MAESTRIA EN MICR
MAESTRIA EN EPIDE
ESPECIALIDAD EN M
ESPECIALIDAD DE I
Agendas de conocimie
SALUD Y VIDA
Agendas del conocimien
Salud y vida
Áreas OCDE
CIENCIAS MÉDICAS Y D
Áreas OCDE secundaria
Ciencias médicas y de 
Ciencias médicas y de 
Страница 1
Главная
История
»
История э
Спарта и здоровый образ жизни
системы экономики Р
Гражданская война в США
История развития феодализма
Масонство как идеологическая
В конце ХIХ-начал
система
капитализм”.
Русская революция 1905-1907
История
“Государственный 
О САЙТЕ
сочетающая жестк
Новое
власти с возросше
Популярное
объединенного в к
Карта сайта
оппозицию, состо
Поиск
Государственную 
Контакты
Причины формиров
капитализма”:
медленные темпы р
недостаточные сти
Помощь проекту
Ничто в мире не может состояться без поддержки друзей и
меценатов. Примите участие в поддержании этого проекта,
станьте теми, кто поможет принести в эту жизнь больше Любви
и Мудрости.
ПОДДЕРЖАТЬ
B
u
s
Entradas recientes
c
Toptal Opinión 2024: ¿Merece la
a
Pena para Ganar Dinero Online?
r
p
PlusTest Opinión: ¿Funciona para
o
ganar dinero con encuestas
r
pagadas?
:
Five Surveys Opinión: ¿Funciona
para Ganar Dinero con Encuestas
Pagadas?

▸ **To-do item**: The response has to give back every record verbatim.

▸ **Task solution**:
MAESTRIA EN MICR
MAESTRIA EN EPIDE
ESPECIALIDAD EN M
ESPECIALIDAD DE I
Agendas de conocimie
SALUD Y VIDA
Agendas del conocimien
Salud y vida
Áreas OCDE
CIENCIAS MÉDICAS Y D
Áreas OCDE secundaria
Ciencias médicas y de 
Ciencias médicas y de 
Страница 1
Главная
История
»
История э
Спарта и здоровый образ жизни
системы экономики Р
Гражданская война в США
История развития феодализма
Масонство как идеологическая
В конце ХIХ-начал
система
капитализм”.
Русская революция 1905-1907
История
“Государственный 
О САЙТЕ
сочетающая жестк
Новое
власти с возросше
Популярное
объединенного в к
Карта сайта
оппозицию, состо
Поиск
Государственную 
Контакты
Причины формиров
капитализма”:
медленные темпы р
недостаточные сти
Помощь проекту
Ничто в мире не может состояться без поддержки друзей и
меценатов. Примите участие в поддержании этого проекта,
станьте теми, кто поможет принести в эту жизнь больше Любви
и Мудрости.
ПОДДЕРЖАТЬ
B
u
s
Entradas recientes
c
Toptal Opinión 2024: ¿Merece la
a
Pena para Ganar Dinero Online?
r
p
PlusTest Opinión: ¿Funciona para
o
ganar dinero con encuestas
r
pagadas?
:
Five Surveys Opinión: ¿Funciona
para Ganar Dinero con Encuestas
Pagadas?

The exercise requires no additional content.